-- Records provided --

★ ★ ★

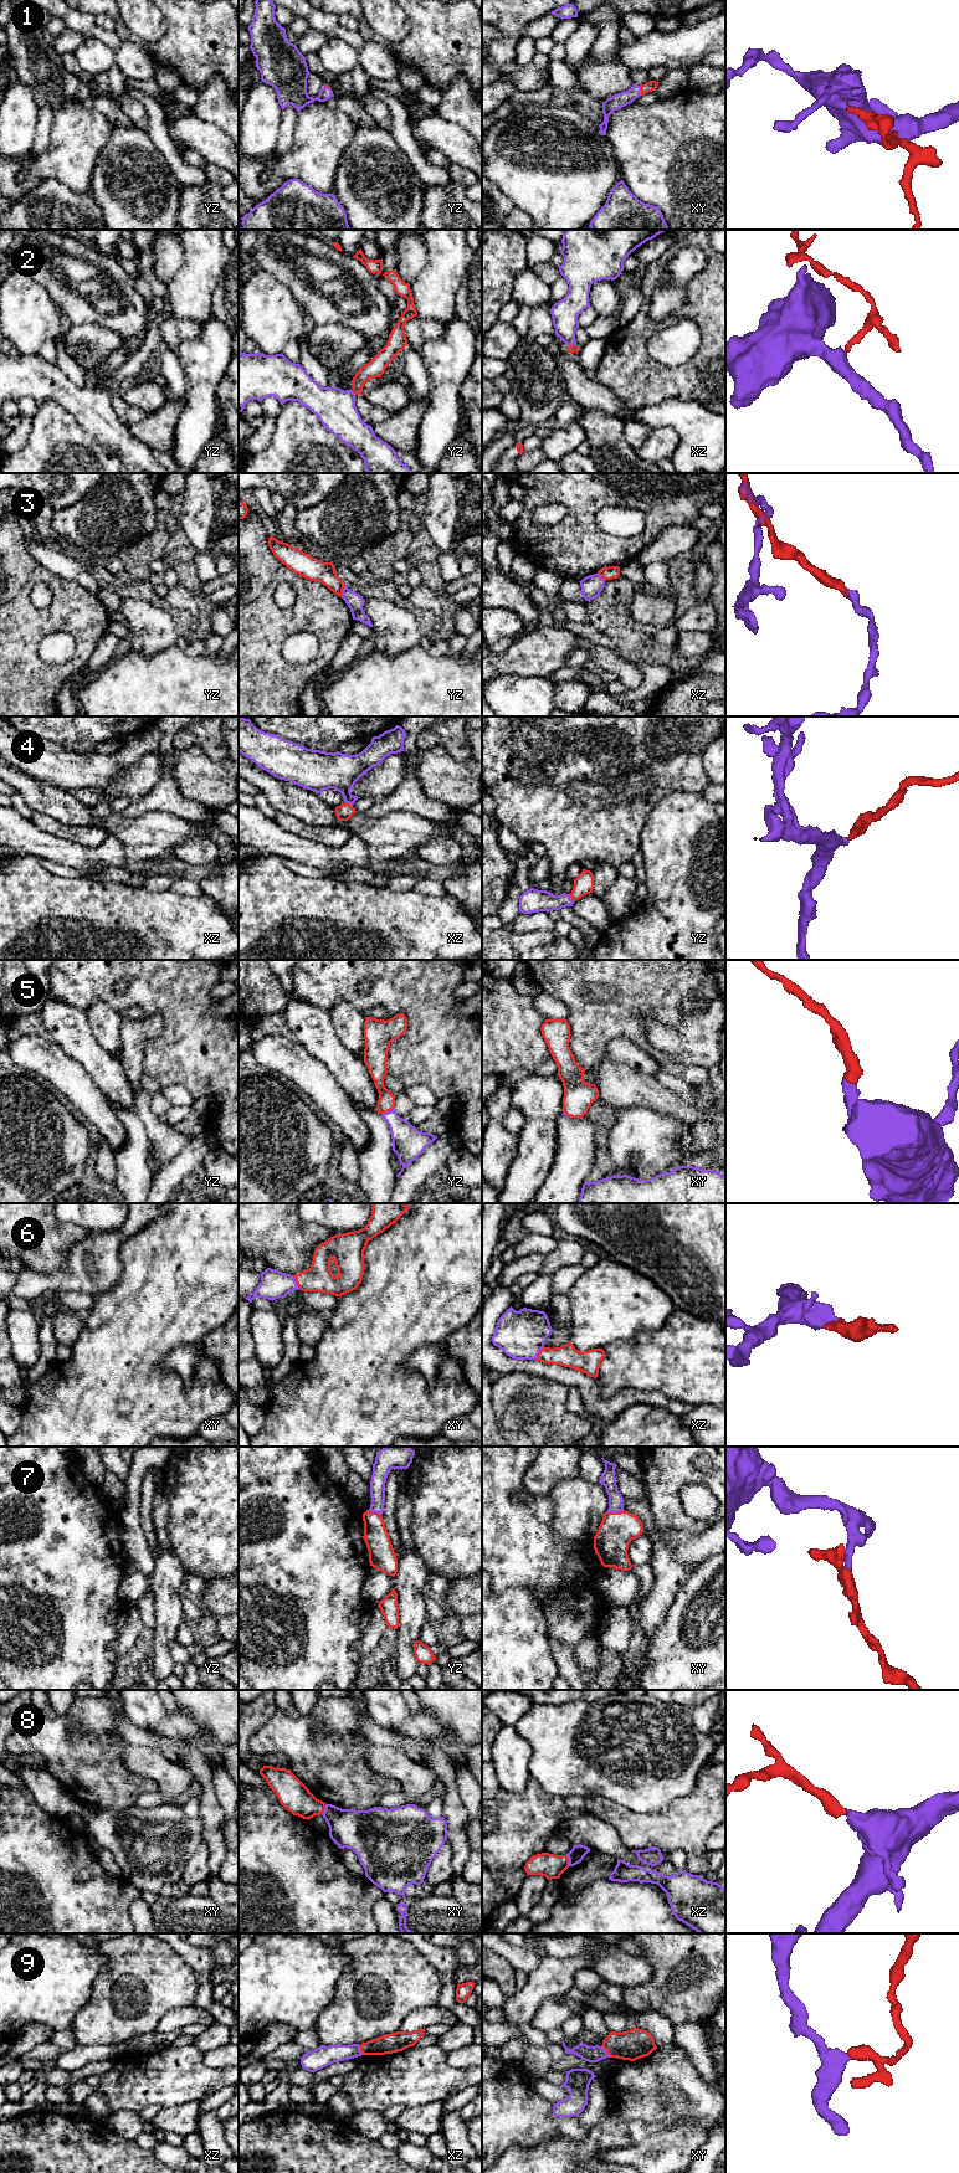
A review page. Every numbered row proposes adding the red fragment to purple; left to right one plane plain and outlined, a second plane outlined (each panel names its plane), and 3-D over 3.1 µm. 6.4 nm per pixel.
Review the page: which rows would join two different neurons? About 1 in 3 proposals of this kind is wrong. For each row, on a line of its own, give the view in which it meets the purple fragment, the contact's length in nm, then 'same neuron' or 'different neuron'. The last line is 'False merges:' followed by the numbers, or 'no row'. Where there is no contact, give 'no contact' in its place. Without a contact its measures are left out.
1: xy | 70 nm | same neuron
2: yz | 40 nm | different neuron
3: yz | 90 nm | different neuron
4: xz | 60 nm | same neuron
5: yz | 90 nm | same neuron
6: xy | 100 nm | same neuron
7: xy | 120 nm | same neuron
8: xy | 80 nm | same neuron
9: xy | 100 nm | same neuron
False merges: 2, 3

★ ★ ★

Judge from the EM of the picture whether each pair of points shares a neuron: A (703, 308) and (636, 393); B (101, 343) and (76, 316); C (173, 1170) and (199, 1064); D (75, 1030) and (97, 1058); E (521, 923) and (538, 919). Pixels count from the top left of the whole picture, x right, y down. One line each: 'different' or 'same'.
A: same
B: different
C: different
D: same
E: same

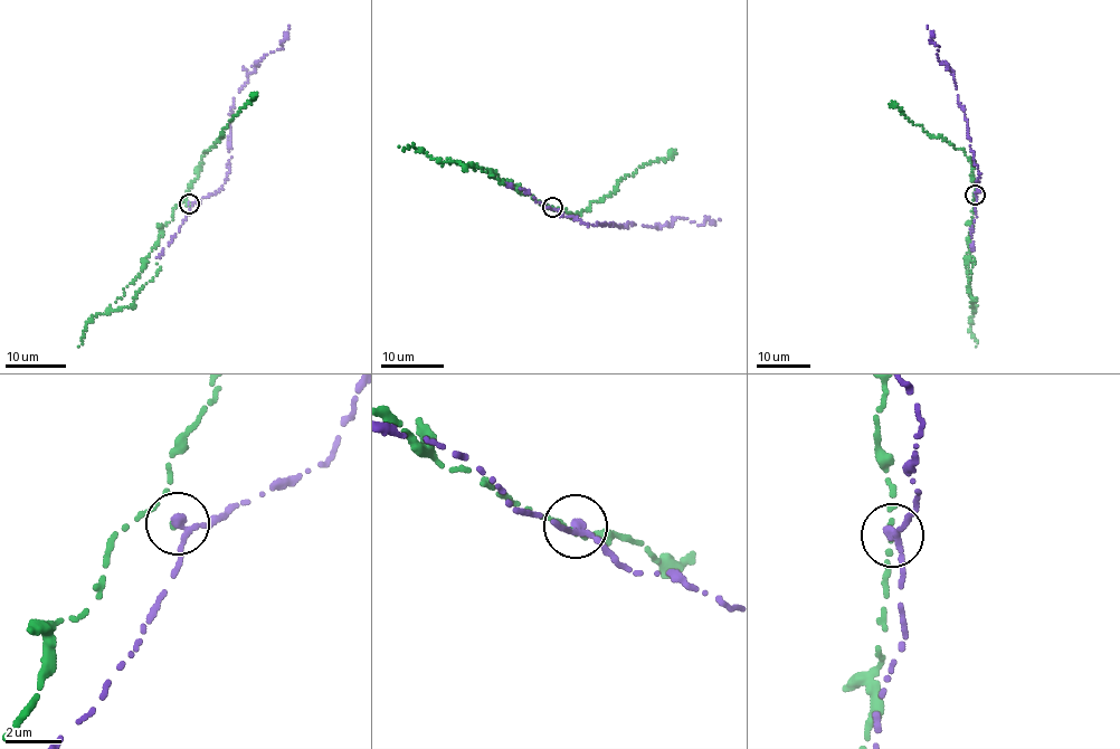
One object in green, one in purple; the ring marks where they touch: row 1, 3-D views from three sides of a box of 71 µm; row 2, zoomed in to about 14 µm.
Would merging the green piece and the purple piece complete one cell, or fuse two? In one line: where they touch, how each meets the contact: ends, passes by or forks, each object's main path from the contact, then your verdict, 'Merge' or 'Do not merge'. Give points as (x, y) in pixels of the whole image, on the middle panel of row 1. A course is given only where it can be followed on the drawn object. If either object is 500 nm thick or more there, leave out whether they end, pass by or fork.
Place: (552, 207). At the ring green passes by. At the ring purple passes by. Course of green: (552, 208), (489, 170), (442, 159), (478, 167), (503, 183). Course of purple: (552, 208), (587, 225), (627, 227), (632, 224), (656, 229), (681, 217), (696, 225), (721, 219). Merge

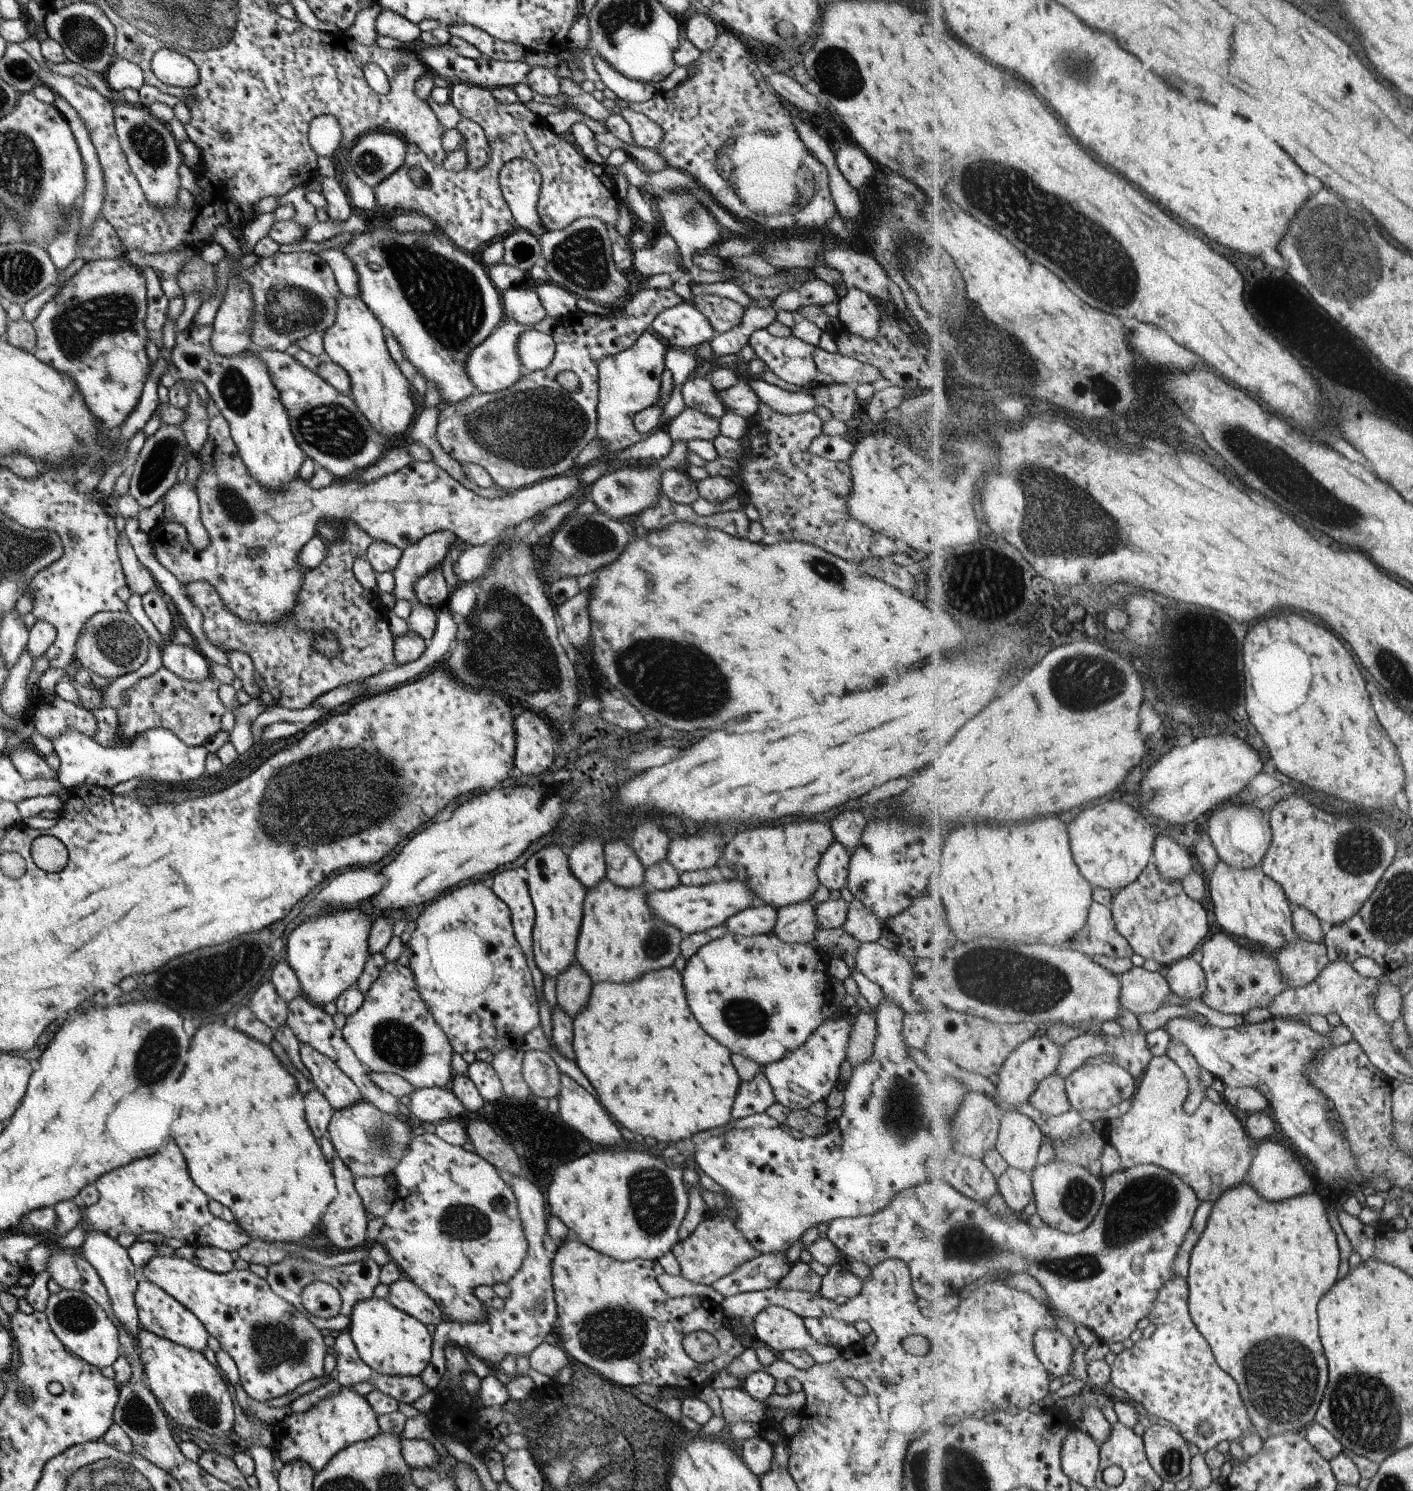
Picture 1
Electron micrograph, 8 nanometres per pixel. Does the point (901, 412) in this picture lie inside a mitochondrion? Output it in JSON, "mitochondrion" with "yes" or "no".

★ ★ ★

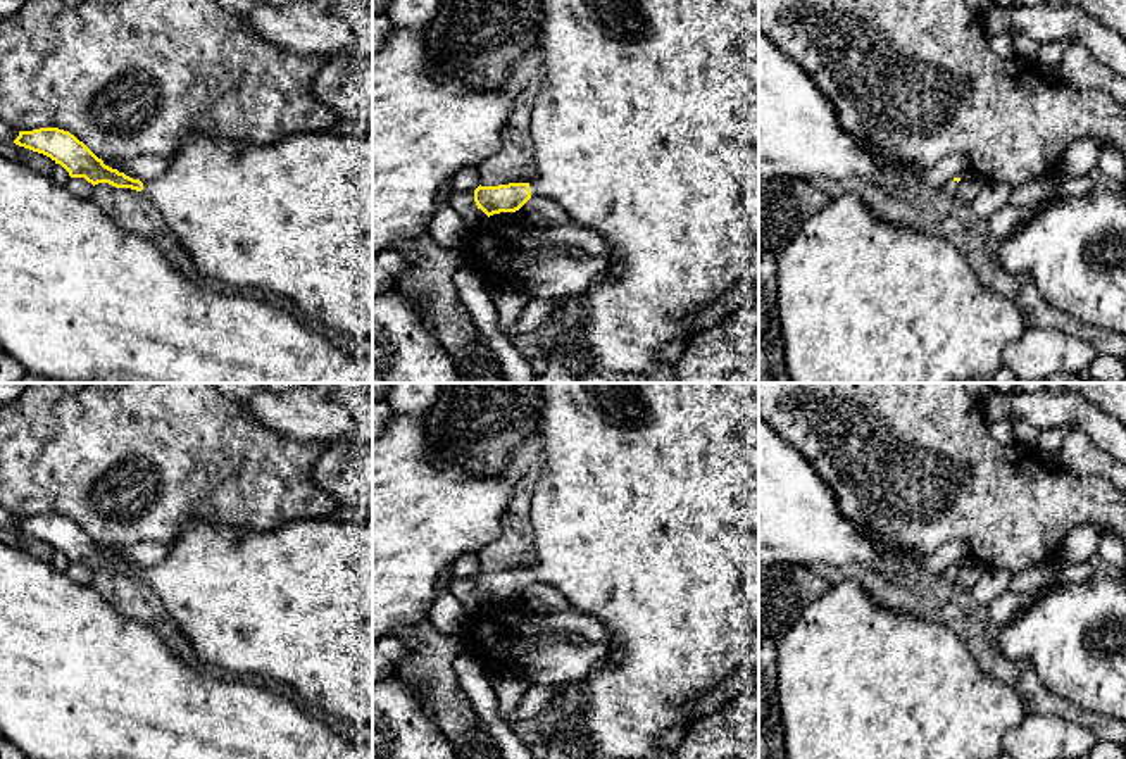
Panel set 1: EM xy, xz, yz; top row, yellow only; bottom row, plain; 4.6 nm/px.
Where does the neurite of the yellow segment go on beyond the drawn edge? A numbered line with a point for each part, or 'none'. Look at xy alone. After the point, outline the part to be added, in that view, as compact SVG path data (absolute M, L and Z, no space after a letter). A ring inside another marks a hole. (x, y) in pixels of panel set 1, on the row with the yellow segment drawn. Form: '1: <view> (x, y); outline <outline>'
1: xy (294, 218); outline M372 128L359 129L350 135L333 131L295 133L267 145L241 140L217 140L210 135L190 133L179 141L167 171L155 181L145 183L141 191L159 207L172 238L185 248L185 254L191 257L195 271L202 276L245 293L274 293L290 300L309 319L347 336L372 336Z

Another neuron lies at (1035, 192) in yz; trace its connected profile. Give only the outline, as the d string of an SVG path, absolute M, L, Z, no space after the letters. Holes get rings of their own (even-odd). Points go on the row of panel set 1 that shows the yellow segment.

★ ★ ★

-- Problem to work on --
Give back, exactly and without pictures, the stretch of the records above from the line containing "Judge from the" through the line containing "One object in", with both end lines included.

-- Exercise response --
Judge from the EM of the picture whether each pair of points shares a neuron: A (703, 308) and (636, 393); B (101, 343) and (76, 316); C (173, 1170) and (199, 1064); D (75, 1030) and (97, 1058); E (521, 923) and (538, 919). Pixels count from the top left of the whole picture, x right, y down. One line each: 'different' or 'same'.
A: same
B: different
C: different
D: same
E: same

One object in green, one in purple; the ring marks where they touch: row 1, 3-D views from three sides of a box of 71 µm; row 2, zoomed in to about 14 µm.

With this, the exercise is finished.